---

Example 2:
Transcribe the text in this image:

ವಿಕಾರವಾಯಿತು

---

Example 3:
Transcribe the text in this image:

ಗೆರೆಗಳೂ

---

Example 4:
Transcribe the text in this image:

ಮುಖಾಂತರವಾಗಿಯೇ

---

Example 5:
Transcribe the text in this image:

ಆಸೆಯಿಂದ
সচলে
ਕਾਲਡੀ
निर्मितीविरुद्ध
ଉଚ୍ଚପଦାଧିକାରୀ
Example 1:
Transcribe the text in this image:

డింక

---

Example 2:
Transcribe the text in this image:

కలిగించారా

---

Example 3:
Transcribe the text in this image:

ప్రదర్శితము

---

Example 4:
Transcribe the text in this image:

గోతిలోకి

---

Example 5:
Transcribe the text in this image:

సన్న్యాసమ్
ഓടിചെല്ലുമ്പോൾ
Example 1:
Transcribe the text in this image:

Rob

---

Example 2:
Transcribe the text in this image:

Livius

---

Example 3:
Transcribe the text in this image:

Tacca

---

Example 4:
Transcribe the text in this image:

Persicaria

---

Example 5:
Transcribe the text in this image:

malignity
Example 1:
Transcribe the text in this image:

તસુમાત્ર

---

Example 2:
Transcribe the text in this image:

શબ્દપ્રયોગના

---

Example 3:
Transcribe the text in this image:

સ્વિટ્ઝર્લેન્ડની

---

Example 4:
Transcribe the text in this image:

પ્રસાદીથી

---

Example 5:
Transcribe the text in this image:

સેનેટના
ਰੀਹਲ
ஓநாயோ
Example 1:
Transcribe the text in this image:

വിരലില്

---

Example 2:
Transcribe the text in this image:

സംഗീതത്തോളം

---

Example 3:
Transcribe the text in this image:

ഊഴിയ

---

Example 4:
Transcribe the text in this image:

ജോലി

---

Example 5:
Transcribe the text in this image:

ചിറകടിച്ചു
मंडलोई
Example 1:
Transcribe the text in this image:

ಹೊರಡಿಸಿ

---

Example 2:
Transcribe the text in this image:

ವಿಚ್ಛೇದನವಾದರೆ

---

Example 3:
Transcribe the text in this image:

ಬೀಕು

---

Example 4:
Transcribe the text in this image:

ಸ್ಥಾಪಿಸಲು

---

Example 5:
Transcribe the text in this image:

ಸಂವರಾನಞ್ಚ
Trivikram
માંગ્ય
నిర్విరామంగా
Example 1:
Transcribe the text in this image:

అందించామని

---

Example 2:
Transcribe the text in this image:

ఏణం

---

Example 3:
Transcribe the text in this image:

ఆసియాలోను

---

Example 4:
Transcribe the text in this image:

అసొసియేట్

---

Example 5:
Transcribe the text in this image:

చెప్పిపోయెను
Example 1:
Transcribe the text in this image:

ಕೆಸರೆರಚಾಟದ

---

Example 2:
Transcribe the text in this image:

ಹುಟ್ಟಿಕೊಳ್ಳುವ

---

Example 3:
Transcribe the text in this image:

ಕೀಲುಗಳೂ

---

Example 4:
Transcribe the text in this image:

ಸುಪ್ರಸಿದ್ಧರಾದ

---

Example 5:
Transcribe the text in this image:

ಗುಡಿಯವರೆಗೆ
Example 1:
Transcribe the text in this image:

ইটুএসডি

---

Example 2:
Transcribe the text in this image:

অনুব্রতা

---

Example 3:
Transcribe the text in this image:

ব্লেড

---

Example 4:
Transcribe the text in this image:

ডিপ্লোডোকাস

=====

Work order =
Every record above is to be copied out exactly.

Problem solution =
---

Example 2:
Transcribe the text in this image:

ವಿಕಾರವಾಯಿತು

---

Example 3:
Transcribe the text in this image:

ಗೆರೆಗಳೂ

---

Example 4:
Transcribe the text in this image:

ಮುಖಾಂತರವಾಗಿಯೇ

---

Example 5:
Transcribe the text in this image:

ಆಸೆಯಿಂದ
সচলে
ਕਾਲਡੀ
निर्मितीविरुद्ध
ଉଚ୍ଚପଦାଧିକାରୀ
Example 1:
Transcribe the text in this image:

డింక

---

Example 2:
Transcribe the text in this image:

కలిగించారా

---

Example 3:
Transcribe the text in this image:

ప్రదర్శితము

---

Example 4:
Transcribe the text in this image:

గోతిలోకి

---

Example 5:
Transcribe the text in this image:

సన్న్యాసమ్
ഓടിചെല്ലുമ്പോൾ
Example 1:
Transcribe the text in this image:

Rob

---

Example 2:
Transcribe the text in this image:

Livius

---

Example 3:
Transcribe the text in this image:

Tacca

---

Example 4:
Transcribe the text in this image:

Persicaria

---

Example 5:
Transcribe the text in this image:

malignity
Example 1:
Transcribe the text in this image:

તસુમાત્ર

---

Example 2:
Transcribe the text in this image:

શબ્દપ્રયોગના

---

Example 3:
Transcribe the text in this image:

સ્વિટ્ઝર્લેન્ડની

---

Example 4:
Transcribe the text in this image:

પ્રસાદીથી

---

Example 5:
Transcribe the text in this image:

સેનેટના
ਰੀਹਲ
ஓநாயோ
Example 1:
Transcribe the text in this image:

വിരലില്

---

Example 2:
Transcribe the text in this image:

സംഗീതത്തോളം

---

Example 3:
Transcribe the text in this image:

ഊഴിയ

---

Example 4:
Transcribe the text in this image:

ജോലി

---

Example 5:
Transcribe the text in this image:

ചിറകടിച്ചു
मंडलोई
Example 1:
Transcribe the text in this image:

ಹೊರಡಿಸಿ

---

Example 2:
Transcribe the text in this image:

ವಿಚ್ಛೇದನವಾದರೆ

---

Example 3:
Transcribe the text in this image:

ಬೀಕು

---

Example 4:
Transcribe the text in this image:

ಸ್ಥಾಪಿಸಲು

---

Example 5:
Transcribe the text in this image:

ಸಂವರಾನಞ್ಚ
Trivikram
માંગ્ય
నిర్విరామంగా
Example 1:
Transcribe the text in this image:

అందించామని

---

Example 2:
Transcribe the text in this image:

ఏణం

---

Example 3:
Transcribe the text in this image:

ఆసియాలోను

---

Example 4:
Transcribe the text in this image:

అసొసియేట్

---

Example 5:
Transcribe the text in this image:

చెప్పిపోయెను
Example 1:
Transcribe the text in this image:

ಕೆಸರೆರಚಾಟದ

---

Example 2:
Transcribe the text in this image:

ಹುಟ್ಟಿಕೊಳ್ಳುವ

---

Example 3:
Transcribe the text in this image:

ಕೀಲುಗಳೂ

---

Example 4:
Transcribe the text in this image:

ಸುಪ್ರಸಿದ್ಧರಾದ

---

Example 5:
Transcribe the text in this image:

ಗುಡಿಯವರೆಗೆ
Example 1:
Transcribe the text in this image:

ইটুএসডি

---

Example 2:
Transcribe the text in this image:

অনুব্রতা

---

Example 3:
Transcribe the text in this image:

ব্লেড

---

Example 4:
Transcribe the text in this image:

ডিপ্লোডোকাস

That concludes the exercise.